Selected text:
-------------------------

For example, for i = 36, if j = 6 divides 36, its pair factor 6 would have already been checked in the range [2, sqrt(36)].
i % j:
This computes the remainder when i is divided by j.
If i % j == 0, it means j is a factor of i.
all(...):
The all() function checks if all values in the provided iterable evaluate to True.
Here, (i % j) for each j in the range will return:
True if i is not divisible by j (remainder is non-zero).
False if i is divisible by j (remainder is zero).
Overall Logic:
The expression evaluates to True only if i is not divisible by any number in range(2, int(i**0.5) + 1). In other words:
If no j in that range divides i, then i is prime.
A list comprehension can be used to generate the Fibonacci sequence, but since the Fibonacci sequence relies on the values of previous terms, we'll need to maintain a running list or use a generator function.
We will first consider a solution that modifies the list inside the comprehension:
n = 10 # Number of Fibonacci terms to generate
fibonacci = [0, 1]
[fibonacci.append(sum(fibonacci[-2:])) for _ in range(2, n)]
print(fibonacci) # Output: [0, 1, 1, 2, 3, 5, 8, 13, 21, 34]
Seed Values:
The first two values of the Fibonacci sequence are 0 and 1.
These are initialized as [0, 1].
List Comprehension:
Generates the rest of the Fibonacci sequence using fibonacci[-2:], which retrieves the last two values from the list and calculates their sum.
Iterates n-2 times since the first two values are already present.
The "for _ in ..." indicates that we are not interested in the actual value produced from the range(2,n), rather we are simply using the for loop to trigger the fibonacci.append(sum(sum(fibonacci[-2:])) to do its calculation n-2 times.
The comprehension creates a list of "Nones" from the .apply() which are discarded as the list is built through .append()
This approach is compact but modifies the running fibonacci list during the comprehension.

-------------------------

Using the information:
**a)** Which built-in Python functions are named in the Python tutorial? List every one.
**b)** How would you shorten the Python tutorial's paragraph starting "A list comprehension can be used" while keeping its main facts?
**c)** Could you carry the Python tutorial forward from its final sentence?

Exercise data:
-------------------------

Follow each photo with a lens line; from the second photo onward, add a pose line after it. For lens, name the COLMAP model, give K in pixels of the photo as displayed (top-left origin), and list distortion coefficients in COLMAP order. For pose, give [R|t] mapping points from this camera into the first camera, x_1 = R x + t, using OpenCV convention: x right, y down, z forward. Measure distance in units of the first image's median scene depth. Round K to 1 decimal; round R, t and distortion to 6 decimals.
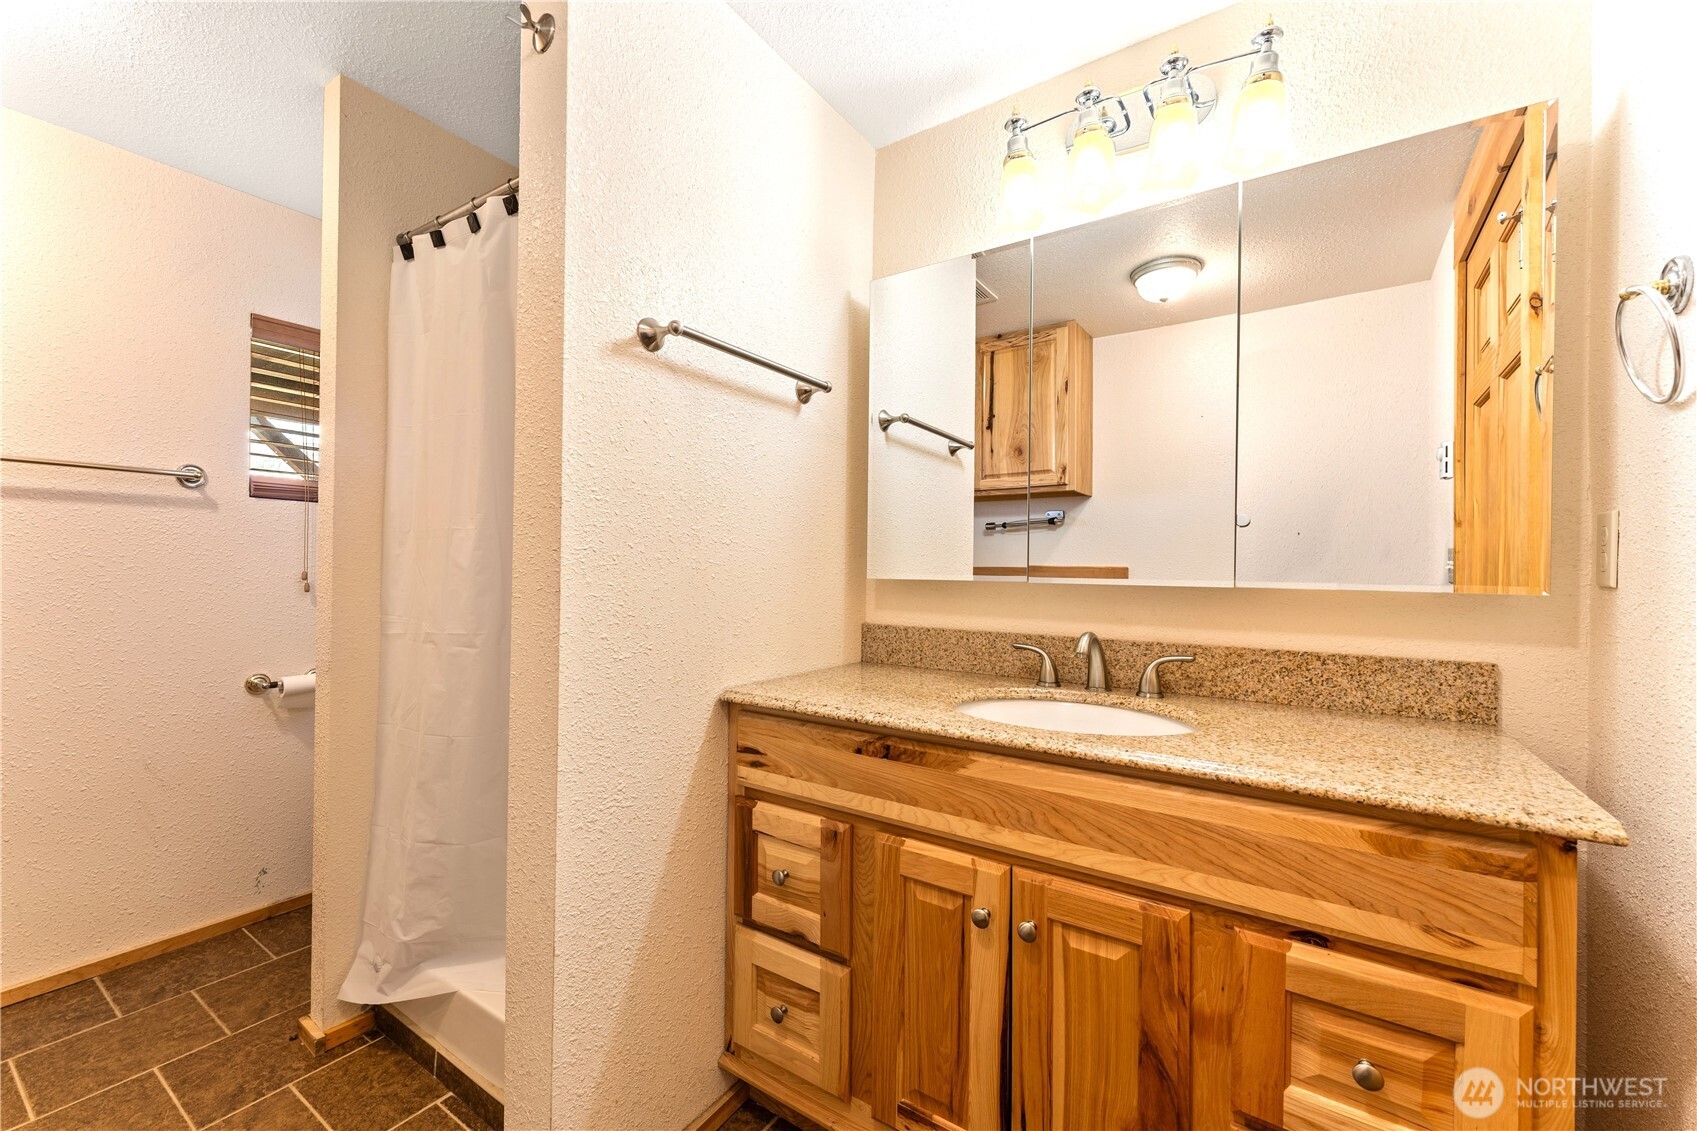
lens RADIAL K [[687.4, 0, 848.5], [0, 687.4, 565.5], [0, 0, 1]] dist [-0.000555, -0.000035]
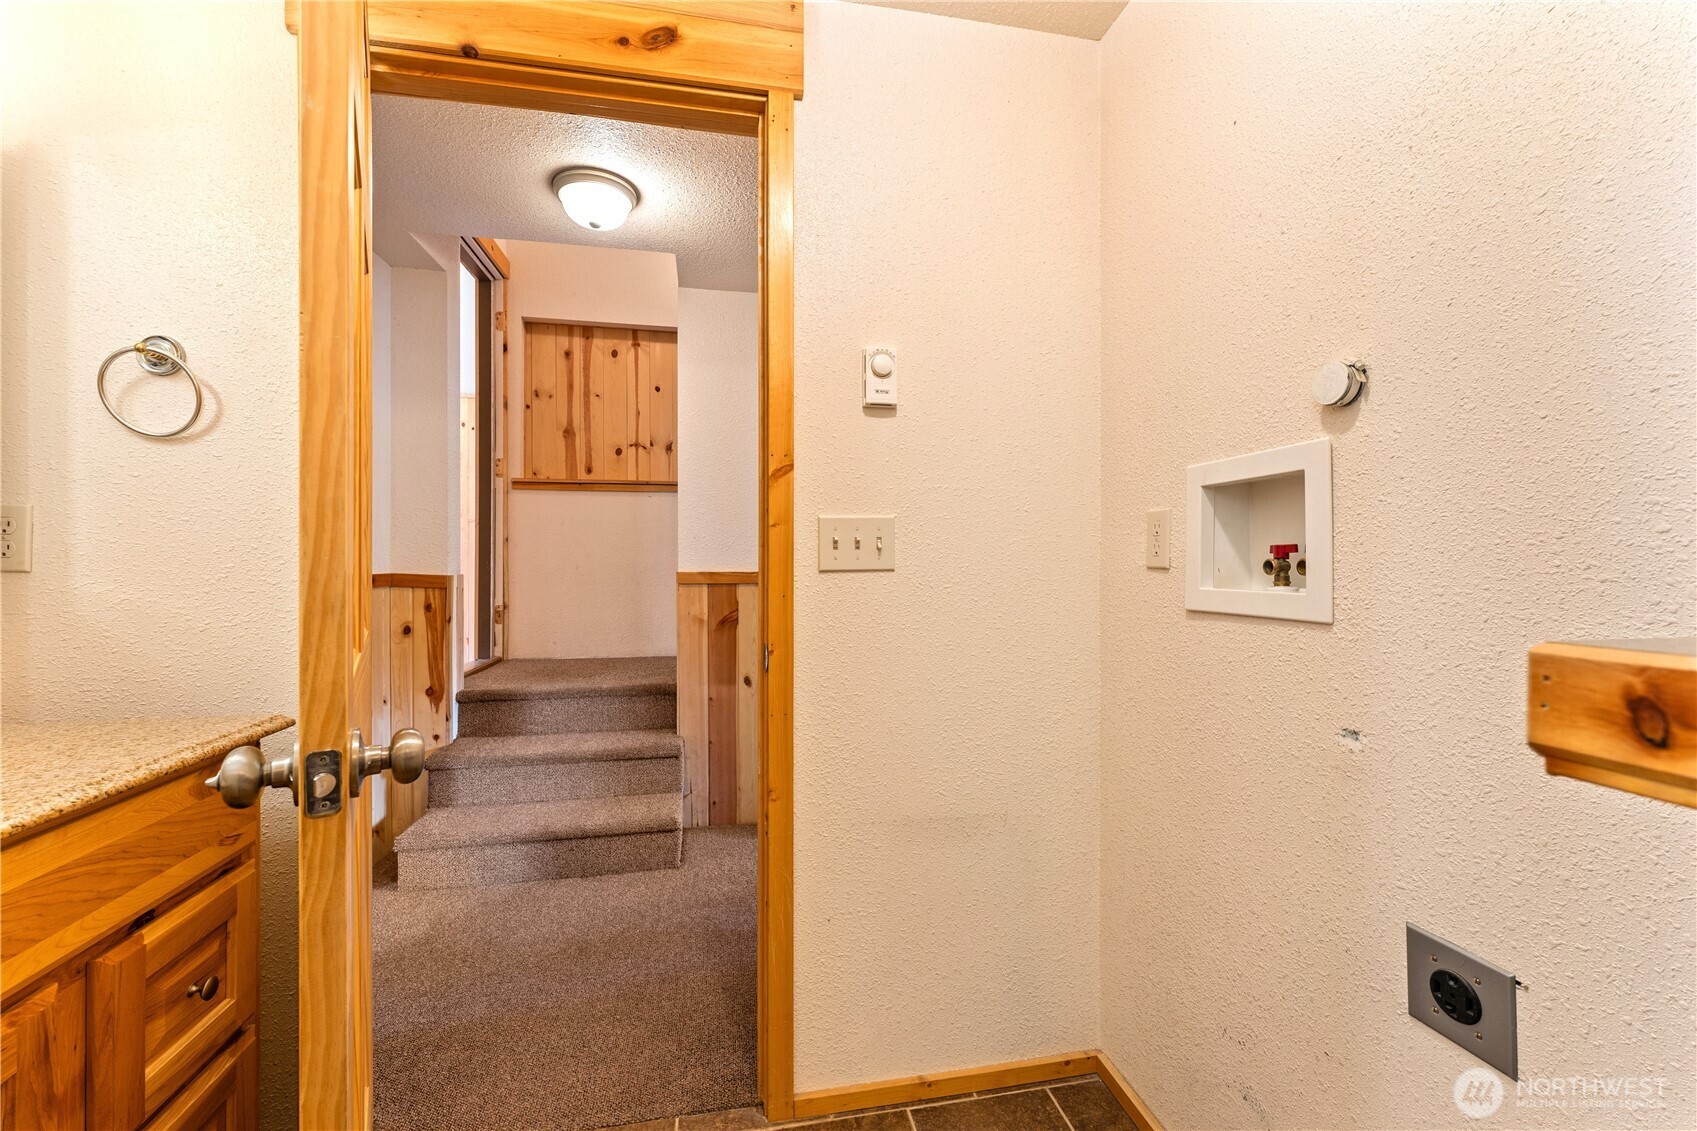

-------------------------

Results for the exercise:
**a)**
- all()
- range()
- int()
- sum()
- print()

**b)** Since each Fibonacci term depends on earlier terms, generating the sequence with a list comprehension requires a running list or a generator function.

**c)**
If you prefer not to modify the list inside the comprehension, you can use a generator function to give a slightly cleaner solution that separates the logic from the comprehension:
def generate_fibonacci(n):
a, b = 0, 1
for _ in range(n):
yield a
a, b = b, a + b
fibonacci = [x for x in generate_fibonacci(10)]
print(fibonacci) # Output: [0, 1, 1, 2, 3, 5, 8, 13, 21, 34]
The generate_fibonacci() function is a generator that produces the Fibonacci sequence lazily, meaning it calculates each term on-the-fly as requested. It uses the yield keyword to return one Fibonacci number at a time (similar to an iterator - see the iterators in the BPC DLList library), making it memory-efficient and suitable for generating sequences with potentially large numbers of terms.
Initialization (a, b = 0, 1):
a and b represent the first two numbers in the Fibonacci sequence.
Initially, a = 0 (the first Fibonacci number), and b = 1 (the second Fibonacci number).
Loop (for _ in range(n)):
The loop runs n times, where n is the number of Fibonacci numbers to generate.
Each iteration calculates the next term in the sequence and yields it.
yield a:
The yield statement produces the current value of a (the current Fibonacci number).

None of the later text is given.